Xylitol is a sugar alcohol used as a sugar replacement.
Unlike synthetically produced sugar-replacements, xylitol is a natural product harvested from a variety of different plants.
This non-sugar sweetener has been a great alternative to sugar; preventing blood sugar spikes and providing low-calorie sweet options.
But, limited research has also shown that xylitol has the potential to provide several other health benefits. Including – oral health and skin condition.
More clinical studies must be done to prove its full effects, but the future for xylitol in the health world looks promising.
What Is Xylitol And How Can It Benefit Your Health?
Xylitol is a sugar alcohol and non-sugar sweetener.
The substance is an natural alcohol derived from several fruits, vegetables, and trees. The most common sources of xylitol are Birchwood trees and corncobs (1).
This sugar alcohol is a common ingredient in natural oral care products. However, its frequently used as a sweetener in recipes and drinks, but also sugar-free chewing gums, candies, mints, diabetes-friendly foods.
And though it looks and taste like sugar, it cannot be metabolized by harmful bacteria. This is because xylitol cannot be processed by bacteria like sugar, it limits the production of toxins and plaques from bacteria digestion (1). Plaque, being the root cause of several diseases in the body when build-up occurs.
With access to limited food sources, pathogenic bacteria will starve and die.
Additionally, this sugar alcohol has been connected to other positive health outcomes like improving oral health and the condition of skin.
The Benefits of Xylitol
Xylitol provides several benefits; though more studies are needed to know it’s true potential.
Many benefits are linked to its ability to help regulate blood sugar spikes and evade harmful bacteria. Unlike sugar.
The four most recognized benefits of xylitol include – having a low glycemic index, preventing other bacterial infections, improving oral health, and improve skin strength and condition.
- Has A Low Glycemic Index
Having a low glycemic index is what xylitol is most known for.
As a non-sugar sweetener, it doesn’t cause spikes in blood sugar. Also, it doesn’t cause spikes in insulin release (2).
There are several sugar alternatives on the market, but xylitol is one of the only natural sugar alcohol options out there.
- Beneficial For Oral Health
Xylitol has shown promising results in its ability to maintain proper oral health.

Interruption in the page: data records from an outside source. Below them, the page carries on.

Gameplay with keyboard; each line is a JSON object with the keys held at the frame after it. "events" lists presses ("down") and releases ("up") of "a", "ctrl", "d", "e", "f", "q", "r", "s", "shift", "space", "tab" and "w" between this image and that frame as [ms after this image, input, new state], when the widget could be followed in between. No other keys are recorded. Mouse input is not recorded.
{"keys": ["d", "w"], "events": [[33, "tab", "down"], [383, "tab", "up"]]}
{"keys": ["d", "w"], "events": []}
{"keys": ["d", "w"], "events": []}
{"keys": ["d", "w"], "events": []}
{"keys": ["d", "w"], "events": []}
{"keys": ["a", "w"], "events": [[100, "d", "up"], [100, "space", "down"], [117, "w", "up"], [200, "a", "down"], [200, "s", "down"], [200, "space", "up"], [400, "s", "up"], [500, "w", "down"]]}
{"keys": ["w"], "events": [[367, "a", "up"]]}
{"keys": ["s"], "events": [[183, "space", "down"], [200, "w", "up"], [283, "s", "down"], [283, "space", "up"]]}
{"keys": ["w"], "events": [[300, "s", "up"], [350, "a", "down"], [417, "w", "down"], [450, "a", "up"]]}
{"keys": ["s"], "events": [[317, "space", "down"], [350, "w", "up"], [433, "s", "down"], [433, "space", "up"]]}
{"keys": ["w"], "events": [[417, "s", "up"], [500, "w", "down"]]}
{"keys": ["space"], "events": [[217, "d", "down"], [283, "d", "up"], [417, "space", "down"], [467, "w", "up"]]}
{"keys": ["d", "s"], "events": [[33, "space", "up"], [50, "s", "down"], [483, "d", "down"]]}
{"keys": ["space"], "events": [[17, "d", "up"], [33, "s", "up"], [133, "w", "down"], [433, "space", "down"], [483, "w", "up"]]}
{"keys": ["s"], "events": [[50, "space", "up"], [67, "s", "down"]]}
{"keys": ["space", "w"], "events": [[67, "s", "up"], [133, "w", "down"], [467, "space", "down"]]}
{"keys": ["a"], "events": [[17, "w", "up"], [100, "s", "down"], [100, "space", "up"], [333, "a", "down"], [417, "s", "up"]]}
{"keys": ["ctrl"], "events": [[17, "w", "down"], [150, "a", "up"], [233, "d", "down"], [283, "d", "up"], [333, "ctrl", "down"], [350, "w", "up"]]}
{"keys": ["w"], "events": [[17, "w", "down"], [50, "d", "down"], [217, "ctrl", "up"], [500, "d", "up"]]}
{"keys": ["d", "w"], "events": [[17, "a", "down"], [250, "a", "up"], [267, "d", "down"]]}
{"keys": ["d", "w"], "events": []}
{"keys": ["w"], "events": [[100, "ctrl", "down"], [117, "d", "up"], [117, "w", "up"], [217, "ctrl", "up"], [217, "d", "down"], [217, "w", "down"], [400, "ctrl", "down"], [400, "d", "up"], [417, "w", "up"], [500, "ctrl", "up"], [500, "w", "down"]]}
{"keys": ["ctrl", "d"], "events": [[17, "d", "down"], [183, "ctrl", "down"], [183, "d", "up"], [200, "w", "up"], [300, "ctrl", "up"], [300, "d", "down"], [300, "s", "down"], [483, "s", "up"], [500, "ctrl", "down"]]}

And though it looks and tastes like sugar, it cannot be metabolized by the bacteria of the mouth.
This sugar alternative cannot be processed by bacteria like sugar, it limits the production of plaque.
Also, it reduces bacteria in the mouth as it limits their main food source, the pathogens will first stave and die (1).
- May Boost Collagen Production
One of the most surprising benefits of xylitol is its potential to boost collagen production.
Collagen is the most abundant protein in the body but is found primarily in the skin and connective tissue (1).
Increased collagen production can improve skin strength and reduce the effects of aging.
There are currently no exact intake recommendations for xylitol, but studies have suggested a rough maximum intake per day.
These studies indicate that up to 30 tablespoons (400 grams) of xylitol can be consumed per day without negative side effects (1).
Potential side effects
Xylitol is tolerated well by the general population,.
However, some may experience digestive side effects when too much is consumed or consumed too quickly.
Digestive discomfort can occur two ways when consuming too much xylitol/sugar alcohols:
- Causes excess water to be pulled into the intestine
- Excess sugar alcohols are fermented by gut bacteria
Both excess water and fermentation causes bloating and diarrhea. Fermentation of xylitol also lead to gas (1).
As far as research has shown moderate, long-term intake of xylitol is safe (1).
Seek advice from a medical professional
It is always important to seek the advice of a trusted medical professional if you experience discomfort when using a new health product.